What is expected =>
Could you reproduce all of these records exactly?

====== Data extracts

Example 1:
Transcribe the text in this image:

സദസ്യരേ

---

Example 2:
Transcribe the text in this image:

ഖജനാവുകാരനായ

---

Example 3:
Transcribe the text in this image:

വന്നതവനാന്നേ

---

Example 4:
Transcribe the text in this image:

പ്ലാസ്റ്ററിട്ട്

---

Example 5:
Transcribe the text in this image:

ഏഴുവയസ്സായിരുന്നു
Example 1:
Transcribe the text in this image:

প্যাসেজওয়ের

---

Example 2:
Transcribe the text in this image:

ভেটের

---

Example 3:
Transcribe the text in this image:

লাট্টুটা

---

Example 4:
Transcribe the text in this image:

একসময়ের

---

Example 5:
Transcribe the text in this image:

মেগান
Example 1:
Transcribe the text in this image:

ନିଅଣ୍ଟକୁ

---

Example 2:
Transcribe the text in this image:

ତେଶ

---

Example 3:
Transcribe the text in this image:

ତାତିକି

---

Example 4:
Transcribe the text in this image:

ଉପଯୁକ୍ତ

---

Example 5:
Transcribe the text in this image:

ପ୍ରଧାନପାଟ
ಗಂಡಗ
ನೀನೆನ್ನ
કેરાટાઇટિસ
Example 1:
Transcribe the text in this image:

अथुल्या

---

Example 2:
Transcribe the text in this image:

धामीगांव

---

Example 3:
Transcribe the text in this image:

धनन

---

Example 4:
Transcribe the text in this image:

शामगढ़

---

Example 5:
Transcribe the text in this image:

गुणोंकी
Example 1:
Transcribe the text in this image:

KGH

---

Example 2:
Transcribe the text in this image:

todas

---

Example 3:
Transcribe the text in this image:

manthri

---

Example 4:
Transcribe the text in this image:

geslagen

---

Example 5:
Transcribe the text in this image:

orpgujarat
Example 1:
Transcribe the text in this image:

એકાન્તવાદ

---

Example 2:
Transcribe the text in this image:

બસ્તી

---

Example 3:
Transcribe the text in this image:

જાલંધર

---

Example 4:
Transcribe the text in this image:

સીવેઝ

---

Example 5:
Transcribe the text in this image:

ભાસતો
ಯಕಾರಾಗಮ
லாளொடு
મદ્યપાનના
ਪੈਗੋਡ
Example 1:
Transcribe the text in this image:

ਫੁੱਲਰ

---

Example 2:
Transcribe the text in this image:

============

The completed task =>
Example 1:
Transcribe the text in this image:

സദസ്യരേ

---

Example 2:
Transcribe the text in this image:

ഖജനാവുകാരനായ

---

Example 3:
Transcribe the text in this image:

വന്നതവനാന്നേ

---

Example 4:
Transcribe the text in this image:

പ്ലാസ്റ്ററിട്ട്

---

Example 5:
Transcribe the text in this image:

ഏഴുവയസ്സായിരുന്നു
Example 1:
Transcribe the text in this image:

প্যাসেজওয়ের

---

Example 2:
Transcribe the text in this image:

ভেটের

---

Example 3:
Transcribe the text in this image:

লাট্টুটা

---

Example 4:
Transcribe the text in this image:

একসময়ের

---

Example 5:
Transcribe the text in this image:

মেগান
Example 1:
Transcribe the text in this image:

ନିଅଣ୍ଟକୁ

---

Example 2:
Transcribe the text in this image:

ତେଶ

---

Example 3:
Transcribe the text in this image:

ତାତିକି

---

Example 4:
Transcribe the text in this image:

ଉପଯୁକ୍ତ

---

Example 5:
Transcribe the text in this image:

ପ୍ରଧାନପାଟ
ಗಂಡಗ
ನೀನೆನ್ನ
કેરાટાઇટિસ
Example 1:
Transcribe the text in this image:

अथुल्या

---

Example 2:
Transcribe the text in this image:

धामीगांव

---

Example 3:
Transcribe the text in this image:

धनन

---

Example 4:
Transcribe the text in this image:

शामगढ़

---

Example 5:
Transcribe the text in this image:

गुणोंकी
Example 1:
Transcribe the text in this image:

KGH

---

Example 2:
Transcribe the text in this image:

todas

---

Example 3:
Transcribe the text in this image:

manthri

---

Example 4:
Transcribe the text in this image:

geslagen

---

Example 5:
Transcribe the text in this image:

orpgujarat
Example 1:
Transcribe the text in this image:

એકાન્તવાદ

---

Example 2:
Transcribe the text in this image:

બસ્તી

---

Example 3:
Transcribe the text in this image:

જાલંધર

---

Example 4:
Transcribe the text in this image:

સીવેઝ

---

Example 5:
Transcribe the text in this image:

ભાસતો
ಯಕಾರಾಗಮ
லாளொடு
મદ્યપાનના
ਪੈਗੋਡ
Example 1:
Transcribe the text in this image:

ਫੁੱਲਰ

---

Example 2:
Transcribe the text in this image:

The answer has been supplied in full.